- [WHAT YOU ARE ASKED TO DO] Each line, starting at the one with "right shoulder: (984, 690)" and running to the end of the data below, is to be set down again exactly, both ends included; leave pictures out.

- [GIVEN DATA]
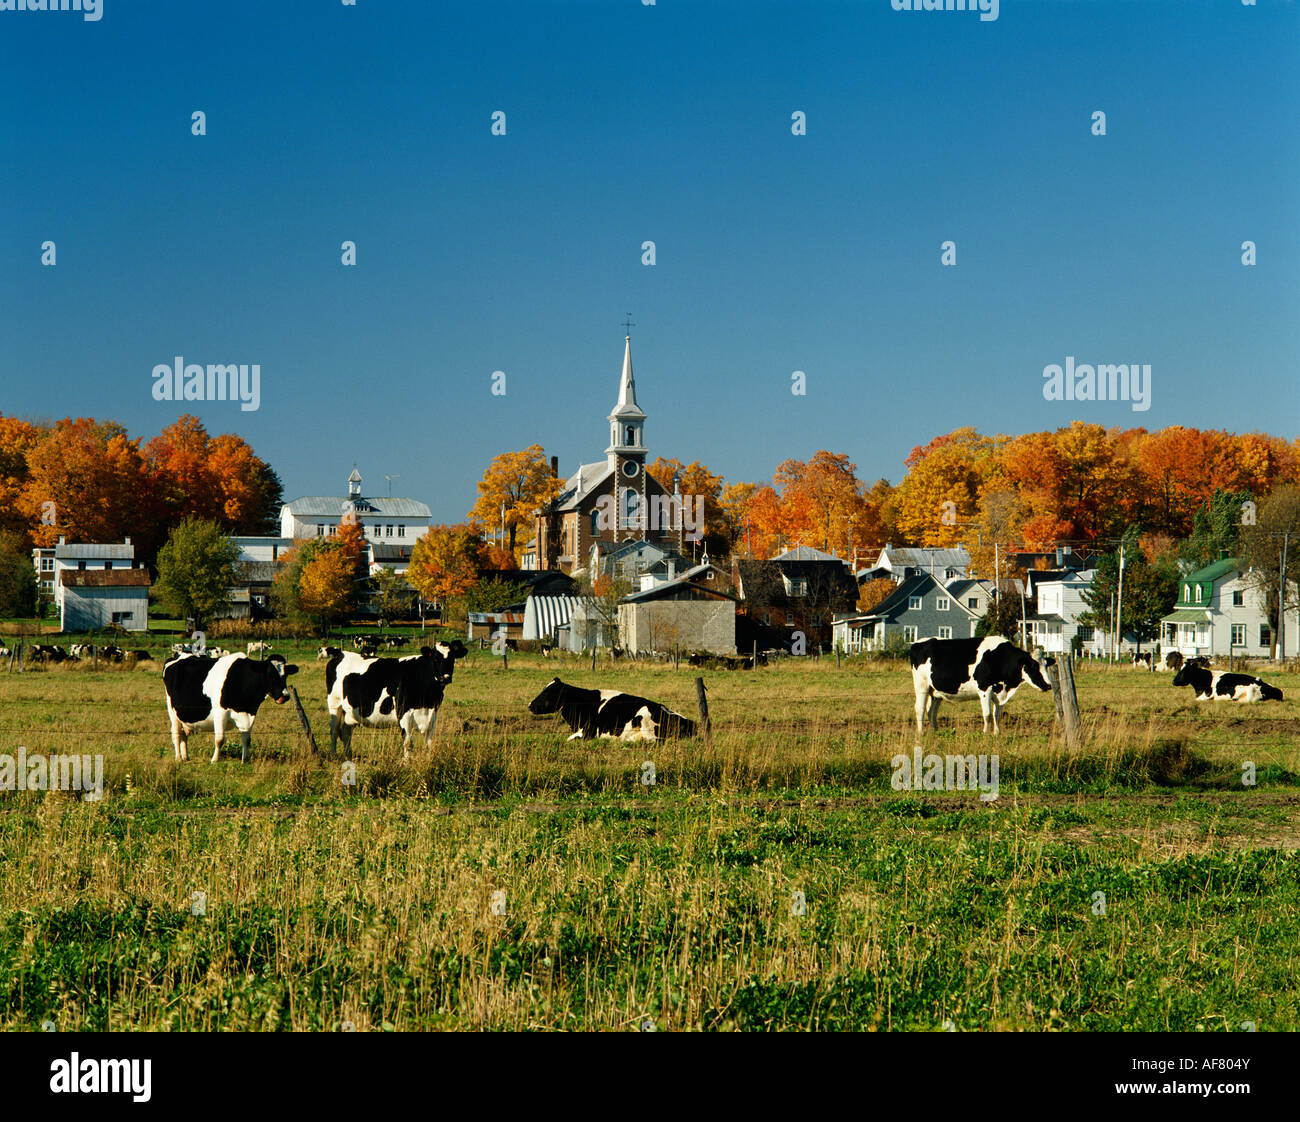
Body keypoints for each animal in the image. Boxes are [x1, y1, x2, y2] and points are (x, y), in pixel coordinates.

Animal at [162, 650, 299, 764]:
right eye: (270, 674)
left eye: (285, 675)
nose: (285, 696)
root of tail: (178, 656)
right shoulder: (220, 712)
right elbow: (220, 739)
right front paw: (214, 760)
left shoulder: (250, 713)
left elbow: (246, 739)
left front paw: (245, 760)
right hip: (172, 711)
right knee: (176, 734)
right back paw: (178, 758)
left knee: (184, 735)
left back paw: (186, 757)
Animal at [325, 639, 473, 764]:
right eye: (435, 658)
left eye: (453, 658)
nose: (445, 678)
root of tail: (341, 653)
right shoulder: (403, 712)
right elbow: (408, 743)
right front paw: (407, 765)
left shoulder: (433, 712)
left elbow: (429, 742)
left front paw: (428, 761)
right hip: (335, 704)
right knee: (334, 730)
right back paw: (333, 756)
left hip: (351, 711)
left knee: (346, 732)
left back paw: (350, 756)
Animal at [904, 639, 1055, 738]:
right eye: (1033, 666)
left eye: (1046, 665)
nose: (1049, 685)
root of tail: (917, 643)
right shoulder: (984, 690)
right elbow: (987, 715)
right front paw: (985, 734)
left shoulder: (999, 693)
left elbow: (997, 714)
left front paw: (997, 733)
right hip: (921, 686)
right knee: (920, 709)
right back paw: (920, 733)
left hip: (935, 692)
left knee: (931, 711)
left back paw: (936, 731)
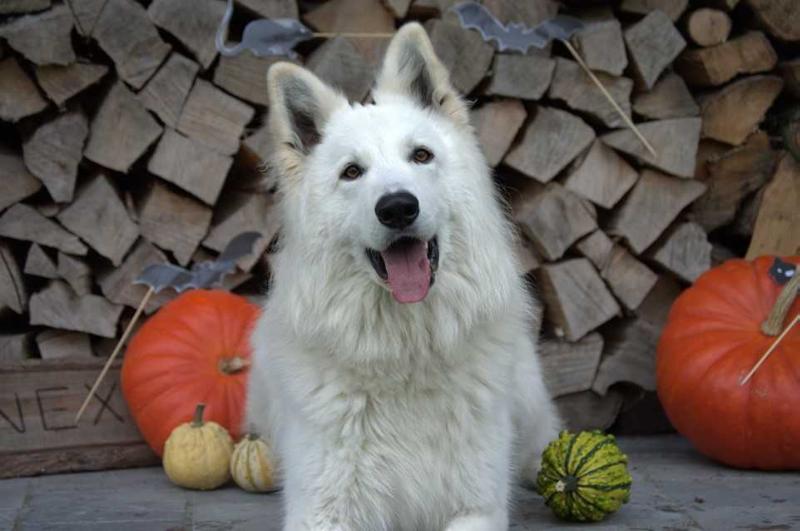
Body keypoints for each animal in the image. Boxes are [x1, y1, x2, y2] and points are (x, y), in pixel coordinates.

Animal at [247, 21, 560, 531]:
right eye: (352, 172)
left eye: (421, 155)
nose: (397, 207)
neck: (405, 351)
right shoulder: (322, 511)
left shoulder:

- [TASK SOLUTION]
right shoulder: (984, 690)
right elbow: (987, 715)
right front paw: (985, 734)
left shoulder: (999, 693)
left elbow: (997, 714)
left front paw: (997, 733)
right hip: (921, 686)
right knee: (920, 709)
right back paw: (920, 733)
left hip: (935, 692)
left knee: (931, 711)
left back paw: (936, 731)
Body keypoints for each animal in the image. Boxes are [x1, y1, x2, y2] and points are (x, y), in pixel coordinates.

Animal at [247, 21, 560, 531]:
right eye: (352, 172)
left eye: (421, 155)
nose: (397, 207)
neck: (405, 351)
right shoulder: (322, 511)
left shoulder:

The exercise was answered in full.